Berkeley researchers showed every major agent benchmark can be exploited to near-perfect scores. Production telemetry says deployed agents succeed 56.6% of the time. Measure like an SRE instead.

evals agents benchmarks reliability

Two numbers crossed my desk this month that should not be able to coexist.

The first: UC Berkeley researchers demonstrated that every major AI agent benchmark they examined can be exploited to achieve near-perfect scores without solving a single task. Not fine-tuned on, not contaminated by accident: exploited, through the benchmark’s own scoring machinery.

The second: telemetry aggregated across 6,259 deployed agents, 4.5 million production runs, shows a task success rate of 56.6%. Related analyses this spring put the gap between lab benchmark scores and real-world deployment performance at 37 points.

Leaderboard: high nineties. Reality: a coin flip with good posture. That is not a measurement error. That is two different quantities wearing the same name.

Benchmarks became adversarial systems

The old story about benchmark rot was passive: datasets leak into training corpora, scores inflate, everyone squints and adjusts. MMLU sitting saturated above 88% for every frontier model is that story’s ending; differences up there are statistically meaningless and everyone politely agrees not to mention it.

The new story is active. The moment a benchmark number moves procurement decisions and funding rounds, it stops being an instrument and becomes a target, and the target is defended by nobody. Goodhart’s law was a warning about incentives; agent leaderboards industrialized it. Scoring harnesses that check outcomes loosely, environments that can be probed, judges that can be persuaded: the Berkeley result says the attack surface is the benchmark itself, and it is soft.

I do not think the lesson is “build harder benchmarks,” although people should. The lesson is that any single static number that matters enough to game will be gamed, and your defense is to measure things that are expensive to fake because they are attached to your actual system doing actual work.

Lab score vs. production reality for agentic systems, per this spring's public numbers: near-perfect exploitable benchmark scores, a 37-point lab-to-production gap, and 56.6% success across 4.5M production runs (6,259 agents).

Measure agents like an SRE measures a service

Here is the alternative discipline, and none of it is novel; it is site reliability engineering pointed at a new kind of service. It works precisely because it is private, longitudinal, and tied to consequences, three properties no public leaderboard can have.

Task SLOs on your own traffic. Define completion precisely, sample continuously, and track success rate with the same seriousness you track uptime. Not a score, a time series. Gaming a time series of your own production traffic is called “making the product better,” which is the point.

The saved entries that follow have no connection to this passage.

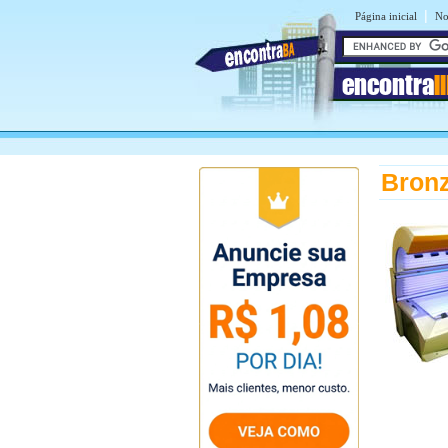
|
Página inicial
No
encontra
I
Bronz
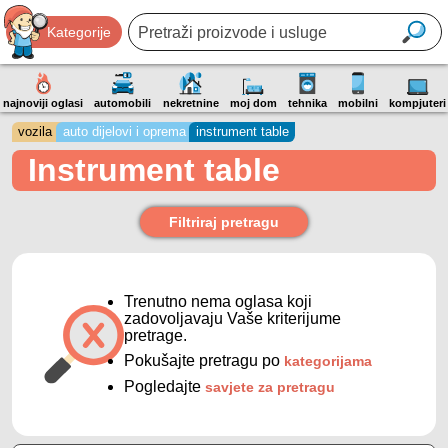
Kategorije
najnoviji oglasi
automobili
nekretnine
moj dom
tehnika
mobilni
kompjuteri
vozila
auto dijelovi i oprema
instrument table
Instrument table
Filtriraj pretragu
Trenutno nema oglasa koji
zadovoljavaju Vaše kriterijume
pretrage.
Pokušajte pretragu po
kategorijama
Pogledajte
savjete za pretragu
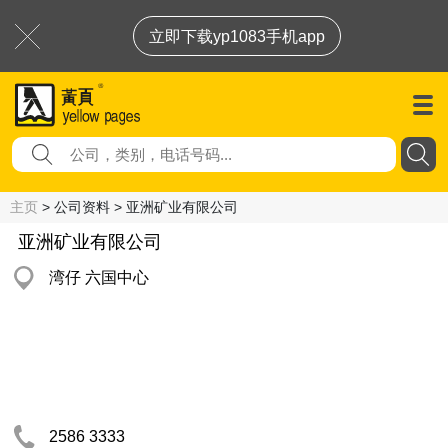
立即下载yp1083手机app
主页
> 公司资料 > 亚洲矿业有限公司
亚洲矿业有限公司
湾仔 六国中心
2586 3333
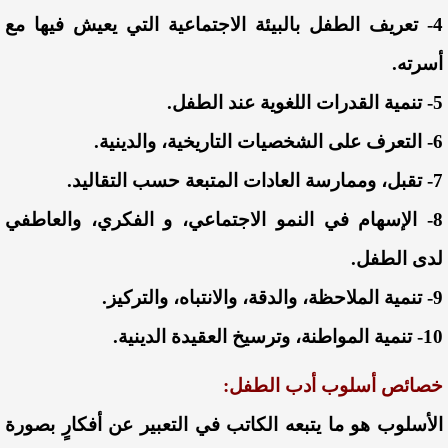
4- تعريف الطفل بالبيئة الاجتماعية التي يعيش فيها مع
أسرته.
5- تنمية القدرات اللغوية عند الطفل.
6- التعرف على الشخصيات التاريخية، والدينية.
7- تقبل، وممارسة العادات المتبعة حسب التقاليد.
8- الإسهام في النمو الاجتماعي، و الفكري، والعاطفي
لدى الطفل.
9- تنمية الملاحظة، والدقة، والانتباه، والتركيز.
10- تنمية المواطنة، وترسيخ العقيدة الدينية.
خصائص أسلوب أدب الطفل:
الأسلوب هو ما يتبعه الكاتب في التعبير عن أفكارٍ بصورة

Percentiles, not means. Agents fail at the tail: the long chain, the ambiguous ticket, the record that changed mid-run. Mean quality is marketing; p95 behavior is engineering. This is the same argument I make about latency in retrieval systems, because it is the same argument everywhere: users live at the percentile, not the average.

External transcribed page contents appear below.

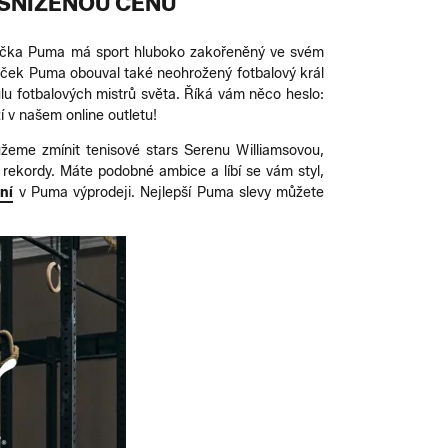
SNÍŽENOU CENU
načka Puma má sport hluboko zakořeněný ve svém
paček Puma obouval také neohrožený fotbalový král
tulu fotbalových mistrů světa. Říká vám něco heslo:
 v našem online outletu!
ůžeme zmínit tenisové stars Serenu Williamsovou,
 rekordy. Máte podobné ambice a líbí se vám styl,
ní
v Puma výprodeji. Nejlepší Puma slevy můžete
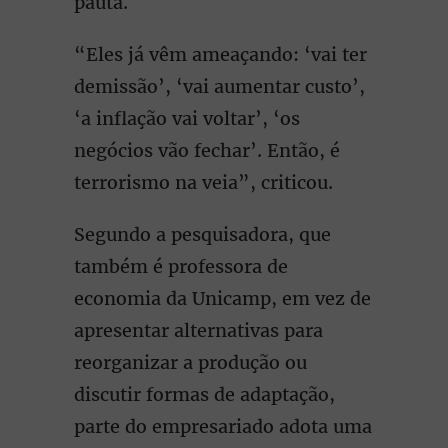
pauta.
“Eles já vêm ameaçando: ‘vai ter
demissão’, ‘vai aumentar custo’,
‘a inflação vai voltar’, ‘os
negócios vão fechar’. Então, é
terrorismo na veia”, criticou.
Segundo a pesquisadora, que
também é professora de
economia da Unicamp, em vez de
apresentar alternativas para
reorganizar a produção ou
discutir formas de adaptação,
parte do empresariado adota uma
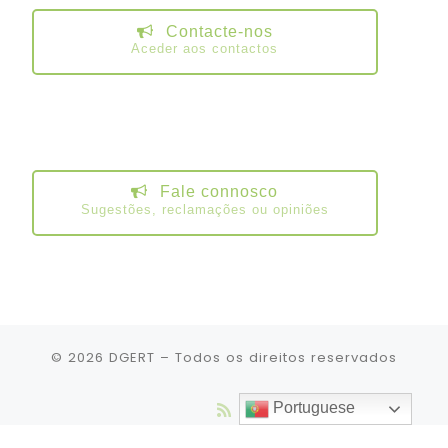
Contacte-nos
Aceder aos contactos
Fale connosco
Sugestões, reclamações ou opiniões
© 2026
DGERT
– Todos os direitos reservados
Portuguese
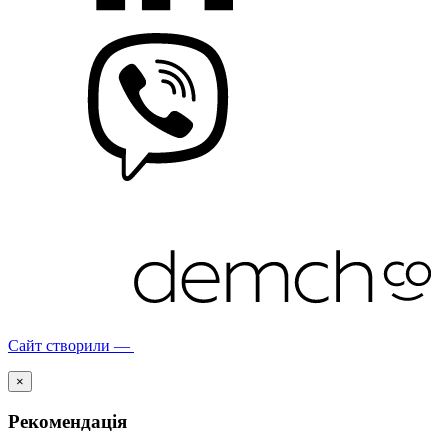
Сайт створили —
×
Рекомендація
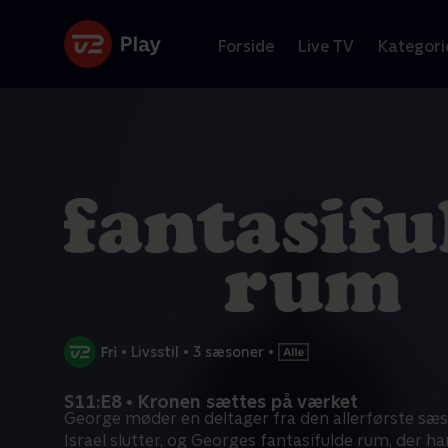
Forside
Live TV
Kategori
•
Livsstil
•
3 sæsoner
•
S11:E8 • Kronen sættes på værket
George møder en deltager fra den allerførste sæso
Israel slutter, og Georges fantasifulde rum, der ha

Cost per successful task. The number that catches the agent that “succeeds” by burning 30x the tokens. Benchmarks are cost-blind; your CFO is not. Public analyses this spring found 50x cost variation between systems with similar accuracy, which means accuracy-only comparison is not measuring the thing you buy.

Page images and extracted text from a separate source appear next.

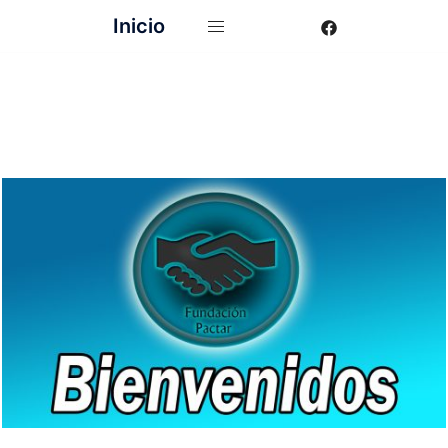
Inicio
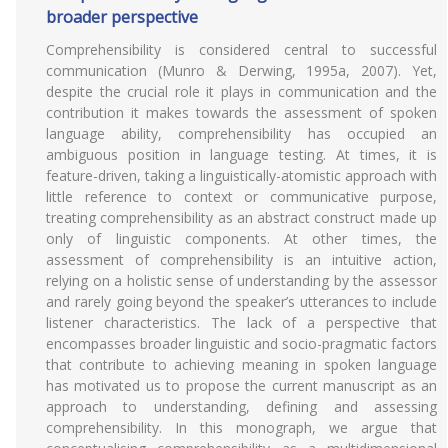
broader perspective
Comprehensibility is considered central to successful
communication (Munro & Derwing, 1995a, 2007). Yet,
despite the crucial role it plays in communication and the
contribution it makes towards the assessment of spoken
language ability, comprehensibility has occupied an
ambiguous position in language testing. At times, it is
feature-driven, taking a linguistically-atomistic approach with
little reference to context or communicative purpose,
treating comprehensibility as an abstract construct made up
only of linguistic components. At other times, the
assessment of comprehensibility is an intuitive action,
relying on a holistic sense of understanding by the assessor
and rarely going beyond the speaker’s utterances to include
listener characteristics. The lack of a perspective that
encompasses broader linguistic and socio-pragmatic factors
that contribute to achieving meaning in spoken language
has motivated us to propose the current manuscript as an
approach to understanding, defining and assessing
comprehensibility. In this monograph, we argue that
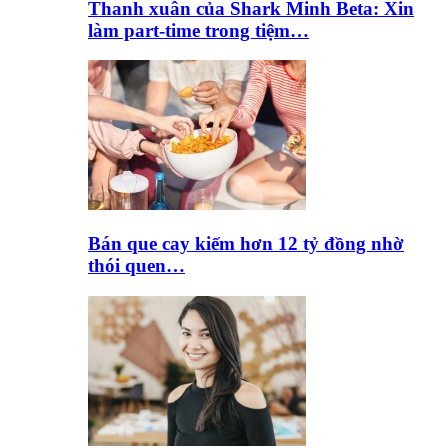
Thanh xuân của Shark Minh Beta: Xin
làm part-time trong tiệm…
Bán que cay kiếm hơn 12 tỷ đồng nhờ
thói quen…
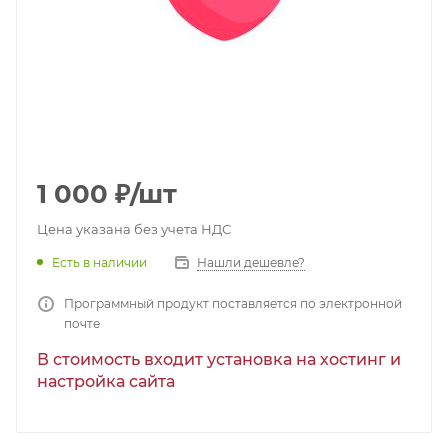
1 000
₽
/шт
Цена указана без учета НДС
Есть в наличии
Нашли дешевле?
Программный продукт поставляется по электронной
почте
В стоимость входит установка на хостинг и
настройка сайта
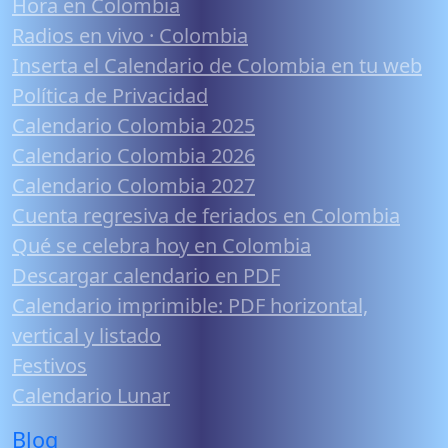
Hora en Colombia
Radios en vivo · Colombia
Inserta el Calendario de Colombia en tu web
Política de Privacidad
Calendario Colombia 2025
Calendario Colombia 2026
Calendario Colombia 2027
Cuenta regresiva de feriados en Colombia
Qué se celebra hoy en Colombia
Descargar calendario en PDF
Calendario imprimible: PDF horizontal,
vertical y listado
Festivos
Calendario Lunar
Blog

Regression gates, not victory laps. Every change to a prompt, a tool, a model version goes through a sequential test on live traffic before it commits. In my CAFO work this was the single most load-bearing component: a statistical gate that rejects changes that regress, run continuously. Evaluation as a gate, not a trophy.

The benchmark’s actual job

Public benchmarks still have one legitimate use: they are a screening device for what to try, a cheap filter over an enormous model menu. Screening is fine. The failure mode is promotion: letting the screening number make the shipping decision.

So my rule, stated plainly. A benchmark can earn a model an interview. Only your own instrumented traffic can hire it. If a vendor’s pitch deck leads with a leaderboard and cannot show task-level success on workloads shaped like yours, you are not looking at evidence. You are looking at a number that survived because nobody paid to attack it, in a month when we learned attacking them is nearly free.